Arrange and design your residence to optimise daytime illumination until late evening. If you are constructing a new house, take this issue into account. Use LED lamps, which provide the same illumination for 85 percent less energy. In study rooms and areas that require prolonged illumination, paint the walls white. Angle – poised LED lamps with very low voltage are available. Use them for reading and studies. Routinely clean the surfaces of all lamps. Dust deposition cuts off light.
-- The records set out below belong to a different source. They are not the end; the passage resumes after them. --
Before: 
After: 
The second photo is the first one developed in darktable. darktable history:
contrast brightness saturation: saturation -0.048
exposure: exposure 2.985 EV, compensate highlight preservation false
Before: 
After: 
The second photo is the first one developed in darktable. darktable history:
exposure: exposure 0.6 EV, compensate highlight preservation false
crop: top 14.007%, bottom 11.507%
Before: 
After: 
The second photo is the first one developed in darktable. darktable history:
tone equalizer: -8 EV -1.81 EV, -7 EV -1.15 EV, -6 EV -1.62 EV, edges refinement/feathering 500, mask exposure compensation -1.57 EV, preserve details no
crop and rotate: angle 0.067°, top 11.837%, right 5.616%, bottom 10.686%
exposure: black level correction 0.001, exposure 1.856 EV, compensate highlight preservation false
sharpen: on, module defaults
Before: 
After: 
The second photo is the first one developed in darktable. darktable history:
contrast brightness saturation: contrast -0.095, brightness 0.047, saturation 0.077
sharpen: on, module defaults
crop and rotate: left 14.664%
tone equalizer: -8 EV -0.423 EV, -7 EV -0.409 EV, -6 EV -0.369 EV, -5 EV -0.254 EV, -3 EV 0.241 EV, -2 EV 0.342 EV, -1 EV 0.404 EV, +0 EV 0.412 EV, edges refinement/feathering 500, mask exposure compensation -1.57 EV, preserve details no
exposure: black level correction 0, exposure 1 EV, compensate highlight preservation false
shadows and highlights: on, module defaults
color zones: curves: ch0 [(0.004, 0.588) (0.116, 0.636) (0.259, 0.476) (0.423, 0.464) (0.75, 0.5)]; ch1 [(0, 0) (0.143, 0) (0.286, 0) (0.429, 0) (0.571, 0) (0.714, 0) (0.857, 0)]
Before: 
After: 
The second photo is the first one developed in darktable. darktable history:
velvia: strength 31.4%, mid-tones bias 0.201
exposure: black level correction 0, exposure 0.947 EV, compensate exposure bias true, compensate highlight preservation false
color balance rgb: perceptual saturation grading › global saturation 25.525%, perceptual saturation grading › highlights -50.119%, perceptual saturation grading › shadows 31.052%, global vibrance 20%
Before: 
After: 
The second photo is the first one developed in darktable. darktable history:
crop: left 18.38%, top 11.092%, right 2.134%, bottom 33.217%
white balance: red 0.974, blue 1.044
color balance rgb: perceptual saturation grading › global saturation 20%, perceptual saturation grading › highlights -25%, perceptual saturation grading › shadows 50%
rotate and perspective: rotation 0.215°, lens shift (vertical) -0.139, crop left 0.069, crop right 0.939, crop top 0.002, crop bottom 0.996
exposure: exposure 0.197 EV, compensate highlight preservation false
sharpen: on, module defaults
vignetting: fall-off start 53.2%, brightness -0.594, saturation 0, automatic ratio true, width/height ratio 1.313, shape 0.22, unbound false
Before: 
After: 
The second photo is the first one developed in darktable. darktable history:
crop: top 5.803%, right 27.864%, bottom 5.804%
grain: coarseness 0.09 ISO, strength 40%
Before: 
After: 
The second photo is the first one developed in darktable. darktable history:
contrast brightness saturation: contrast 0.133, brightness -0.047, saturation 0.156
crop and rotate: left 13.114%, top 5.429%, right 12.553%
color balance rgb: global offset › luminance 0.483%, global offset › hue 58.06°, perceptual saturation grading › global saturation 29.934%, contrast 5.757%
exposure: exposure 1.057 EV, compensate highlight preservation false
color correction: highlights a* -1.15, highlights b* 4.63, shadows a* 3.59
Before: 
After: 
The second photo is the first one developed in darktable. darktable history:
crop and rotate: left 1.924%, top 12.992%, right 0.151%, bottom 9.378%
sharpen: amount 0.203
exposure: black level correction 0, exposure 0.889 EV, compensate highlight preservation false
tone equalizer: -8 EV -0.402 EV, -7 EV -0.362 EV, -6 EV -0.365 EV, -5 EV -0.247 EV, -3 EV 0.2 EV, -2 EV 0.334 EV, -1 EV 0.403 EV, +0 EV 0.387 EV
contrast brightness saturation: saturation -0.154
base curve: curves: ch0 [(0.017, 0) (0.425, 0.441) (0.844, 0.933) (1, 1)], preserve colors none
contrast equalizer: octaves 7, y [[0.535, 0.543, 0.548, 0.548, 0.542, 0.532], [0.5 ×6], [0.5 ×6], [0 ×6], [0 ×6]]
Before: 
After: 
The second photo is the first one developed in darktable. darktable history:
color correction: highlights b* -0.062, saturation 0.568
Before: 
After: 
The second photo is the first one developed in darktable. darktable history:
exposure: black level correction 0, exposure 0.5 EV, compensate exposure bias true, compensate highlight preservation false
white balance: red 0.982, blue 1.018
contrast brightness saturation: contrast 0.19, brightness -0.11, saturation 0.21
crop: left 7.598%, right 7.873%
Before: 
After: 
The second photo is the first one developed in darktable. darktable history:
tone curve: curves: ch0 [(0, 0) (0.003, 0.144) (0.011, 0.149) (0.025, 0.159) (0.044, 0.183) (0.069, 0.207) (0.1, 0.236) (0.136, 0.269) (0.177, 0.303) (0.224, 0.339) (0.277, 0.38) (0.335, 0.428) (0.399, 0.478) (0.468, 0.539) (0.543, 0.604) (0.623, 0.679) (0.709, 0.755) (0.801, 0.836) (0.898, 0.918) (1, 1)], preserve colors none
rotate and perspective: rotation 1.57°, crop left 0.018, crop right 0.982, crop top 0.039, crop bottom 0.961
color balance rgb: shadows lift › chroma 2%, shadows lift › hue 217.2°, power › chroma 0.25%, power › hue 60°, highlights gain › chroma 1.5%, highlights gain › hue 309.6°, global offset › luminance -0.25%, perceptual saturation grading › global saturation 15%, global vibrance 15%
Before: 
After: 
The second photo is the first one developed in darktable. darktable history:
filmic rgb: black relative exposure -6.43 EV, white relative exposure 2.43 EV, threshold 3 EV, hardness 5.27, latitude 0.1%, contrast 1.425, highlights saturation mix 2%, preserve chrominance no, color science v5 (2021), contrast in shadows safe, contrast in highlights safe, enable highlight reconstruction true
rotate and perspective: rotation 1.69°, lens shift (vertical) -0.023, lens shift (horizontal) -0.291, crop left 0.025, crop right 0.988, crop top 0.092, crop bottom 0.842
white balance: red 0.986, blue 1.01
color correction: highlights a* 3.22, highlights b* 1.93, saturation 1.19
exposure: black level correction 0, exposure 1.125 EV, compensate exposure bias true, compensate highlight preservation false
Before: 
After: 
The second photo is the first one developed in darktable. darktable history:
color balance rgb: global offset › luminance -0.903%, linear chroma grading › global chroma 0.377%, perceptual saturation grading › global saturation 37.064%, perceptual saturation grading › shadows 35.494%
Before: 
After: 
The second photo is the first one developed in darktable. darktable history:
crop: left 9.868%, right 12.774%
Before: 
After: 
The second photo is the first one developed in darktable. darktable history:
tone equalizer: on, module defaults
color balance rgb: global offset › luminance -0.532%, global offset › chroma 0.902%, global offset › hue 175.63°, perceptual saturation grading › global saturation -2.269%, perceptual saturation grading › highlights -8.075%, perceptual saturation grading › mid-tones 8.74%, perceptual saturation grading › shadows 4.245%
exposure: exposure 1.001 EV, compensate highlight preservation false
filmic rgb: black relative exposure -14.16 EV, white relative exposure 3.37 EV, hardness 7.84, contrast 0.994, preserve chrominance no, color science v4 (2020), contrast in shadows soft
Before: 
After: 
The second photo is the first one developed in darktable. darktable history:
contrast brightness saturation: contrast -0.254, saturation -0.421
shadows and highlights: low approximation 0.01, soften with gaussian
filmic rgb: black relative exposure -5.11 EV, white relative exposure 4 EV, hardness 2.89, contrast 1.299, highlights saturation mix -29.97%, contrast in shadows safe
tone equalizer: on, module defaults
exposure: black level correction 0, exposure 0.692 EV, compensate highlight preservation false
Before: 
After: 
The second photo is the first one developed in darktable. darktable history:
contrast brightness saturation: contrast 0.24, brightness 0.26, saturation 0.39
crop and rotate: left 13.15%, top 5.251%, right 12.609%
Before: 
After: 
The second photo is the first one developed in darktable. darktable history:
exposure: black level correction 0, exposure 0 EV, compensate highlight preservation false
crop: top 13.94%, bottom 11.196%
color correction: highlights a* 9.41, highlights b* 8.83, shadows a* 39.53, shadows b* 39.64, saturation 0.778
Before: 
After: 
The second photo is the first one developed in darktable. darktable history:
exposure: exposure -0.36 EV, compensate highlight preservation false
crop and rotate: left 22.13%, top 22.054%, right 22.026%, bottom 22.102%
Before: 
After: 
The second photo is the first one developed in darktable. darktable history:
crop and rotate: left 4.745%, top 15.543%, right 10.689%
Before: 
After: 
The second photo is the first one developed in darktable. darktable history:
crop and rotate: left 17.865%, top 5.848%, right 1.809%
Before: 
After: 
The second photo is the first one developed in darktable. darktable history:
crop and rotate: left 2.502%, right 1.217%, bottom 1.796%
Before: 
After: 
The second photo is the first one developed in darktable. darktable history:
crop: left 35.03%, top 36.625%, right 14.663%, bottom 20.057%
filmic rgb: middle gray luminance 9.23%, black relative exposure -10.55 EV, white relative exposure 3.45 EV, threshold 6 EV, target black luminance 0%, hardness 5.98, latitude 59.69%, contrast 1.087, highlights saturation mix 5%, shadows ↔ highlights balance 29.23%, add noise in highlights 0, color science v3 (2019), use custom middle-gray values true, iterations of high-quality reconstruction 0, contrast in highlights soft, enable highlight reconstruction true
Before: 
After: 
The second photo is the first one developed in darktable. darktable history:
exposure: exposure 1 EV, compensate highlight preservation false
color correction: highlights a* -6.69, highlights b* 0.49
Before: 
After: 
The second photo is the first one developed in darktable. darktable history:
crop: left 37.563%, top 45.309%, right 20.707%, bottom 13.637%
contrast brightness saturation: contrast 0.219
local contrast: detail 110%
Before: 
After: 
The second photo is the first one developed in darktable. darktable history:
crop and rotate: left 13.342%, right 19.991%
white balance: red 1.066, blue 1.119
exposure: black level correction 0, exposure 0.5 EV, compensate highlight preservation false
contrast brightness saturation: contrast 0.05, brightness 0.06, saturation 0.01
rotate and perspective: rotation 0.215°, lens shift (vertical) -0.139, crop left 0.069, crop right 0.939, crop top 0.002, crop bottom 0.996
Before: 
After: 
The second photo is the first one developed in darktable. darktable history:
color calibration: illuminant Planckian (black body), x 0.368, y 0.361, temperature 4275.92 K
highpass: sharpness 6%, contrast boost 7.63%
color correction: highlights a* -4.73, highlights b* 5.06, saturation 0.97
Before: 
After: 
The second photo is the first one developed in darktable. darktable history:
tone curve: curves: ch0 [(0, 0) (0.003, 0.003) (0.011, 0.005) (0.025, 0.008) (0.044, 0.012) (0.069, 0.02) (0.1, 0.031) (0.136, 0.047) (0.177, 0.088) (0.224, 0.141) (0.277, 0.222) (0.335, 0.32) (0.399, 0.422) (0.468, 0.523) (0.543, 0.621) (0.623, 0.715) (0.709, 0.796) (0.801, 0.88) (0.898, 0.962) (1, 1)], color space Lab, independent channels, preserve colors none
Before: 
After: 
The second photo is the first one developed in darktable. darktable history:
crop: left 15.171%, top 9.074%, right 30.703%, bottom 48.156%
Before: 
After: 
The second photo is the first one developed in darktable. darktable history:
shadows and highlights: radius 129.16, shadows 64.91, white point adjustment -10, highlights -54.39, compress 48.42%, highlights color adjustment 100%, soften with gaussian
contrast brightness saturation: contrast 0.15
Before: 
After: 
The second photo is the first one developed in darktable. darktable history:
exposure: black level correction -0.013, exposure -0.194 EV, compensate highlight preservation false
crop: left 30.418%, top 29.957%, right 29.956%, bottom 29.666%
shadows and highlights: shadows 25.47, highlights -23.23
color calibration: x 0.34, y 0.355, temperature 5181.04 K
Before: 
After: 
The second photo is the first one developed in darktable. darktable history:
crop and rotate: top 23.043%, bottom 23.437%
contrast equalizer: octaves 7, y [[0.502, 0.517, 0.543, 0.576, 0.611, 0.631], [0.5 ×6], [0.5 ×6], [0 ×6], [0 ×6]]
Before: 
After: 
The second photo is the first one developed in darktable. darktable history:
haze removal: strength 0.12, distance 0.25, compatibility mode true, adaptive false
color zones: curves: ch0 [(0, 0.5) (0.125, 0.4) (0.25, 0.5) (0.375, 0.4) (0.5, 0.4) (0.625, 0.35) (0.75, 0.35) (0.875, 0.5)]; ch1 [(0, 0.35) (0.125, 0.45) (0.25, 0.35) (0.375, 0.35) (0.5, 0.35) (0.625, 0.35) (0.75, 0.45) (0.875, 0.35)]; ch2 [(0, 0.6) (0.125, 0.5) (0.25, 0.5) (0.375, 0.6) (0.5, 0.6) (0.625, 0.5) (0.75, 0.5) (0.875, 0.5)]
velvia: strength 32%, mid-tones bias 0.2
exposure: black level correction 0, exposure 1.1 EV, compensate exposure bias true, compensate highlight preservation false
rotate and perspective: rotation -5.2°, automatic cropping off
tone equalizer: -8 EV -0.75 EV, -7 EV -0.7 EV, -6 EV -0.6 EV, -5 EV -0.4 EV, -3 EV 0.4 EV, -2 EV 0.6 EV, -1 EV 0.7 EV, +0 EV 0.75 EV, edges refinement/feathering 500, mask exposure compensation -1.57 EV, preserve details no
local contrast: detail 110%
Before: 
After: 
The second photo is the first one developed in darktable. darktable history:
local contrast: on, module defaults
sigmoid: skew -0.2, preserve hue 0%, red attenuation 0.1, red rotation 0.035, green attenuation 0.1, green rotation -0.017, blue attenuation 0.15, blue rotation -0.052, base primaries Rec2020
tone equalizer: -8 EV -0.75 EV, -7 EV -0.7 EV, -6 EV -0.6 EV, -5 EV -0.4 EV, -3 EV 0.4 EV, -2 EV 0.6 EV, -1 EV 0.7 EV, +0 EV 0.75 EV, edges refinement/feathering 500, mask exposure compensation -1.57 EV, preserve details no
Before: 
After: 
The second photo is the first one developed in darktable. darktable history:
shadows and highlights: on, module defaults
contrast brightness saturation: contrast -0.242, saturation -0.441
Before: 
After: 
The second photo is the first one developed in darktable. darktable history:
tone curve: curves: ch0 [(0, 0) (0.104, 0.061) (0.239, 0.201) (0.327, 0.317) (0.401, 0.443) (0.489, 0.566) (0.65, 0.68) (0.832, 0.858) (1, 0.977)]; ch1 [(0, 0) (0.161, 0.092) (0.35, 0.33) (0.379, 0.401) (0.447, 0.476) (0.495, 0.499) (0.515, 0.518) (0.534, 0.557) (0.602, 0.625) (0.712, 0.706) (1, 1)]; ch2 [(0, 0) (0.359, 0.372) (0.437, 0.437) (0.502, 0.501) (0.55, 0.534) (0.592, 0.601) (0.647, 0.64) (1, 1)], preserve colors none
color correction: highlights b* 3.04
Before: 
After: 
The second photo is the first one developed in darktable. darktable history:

Air conditioning and ventilation:

Air conditioning consumes prohibitively large quantities of electrical energy. You can avoid air conditioning by optimising ventilation. The principle is to have air entry points (windows) in the house near the ground level and exit points (vents or windows) near the roof. Ground level is cooler, and the region near the roof is warmer. Thus, a cool air current enters the house near the ground level and hot air is drawn by the vents near the roof. The region near the ground can be rendered cooler by planting trees. Architectural designs are available to optimise this effect. You can sense the direction of air motion by holding a thin strip of paper near the windows at the ground and near the roof level. In addition to ceiling fan, install exhaust fans in the upper points of the house to remove hot air and draw cooler air through windows near the ground. Reduce the amount of sunlight hitting the roof by shading with trees. There are techniques for increasing the reflectance of the roof with paints and other designs.

Transportation:

A good portion of your budget is drained by transportation. Irrespective of who you are, use public transport if convenient and available. As much as possible, use the telephone and email to get your things done. If the officers do not comply for no valid reason, complain. Plan your trips to the town to do several things at the same time. Whenever possible, plan to share transport. Buy energy – efficient small vehicles. Routinely examine your vehicle for energy efficiency, i.e. correct tire pressure etc.

Charge electric vehicles off peak hours. Slow charging reduces heat generation in the circuit, reducing energy loss.

Energy is costly and limited in supply. Everything you do consumes energy. Be energy conscious in all your deeds. That attitude will reduce your expenditure, lessen the environmental degradation and financial burden of the nation in importing fuel.

Educating the general public is the most effective way of implementing energy-saving strategies.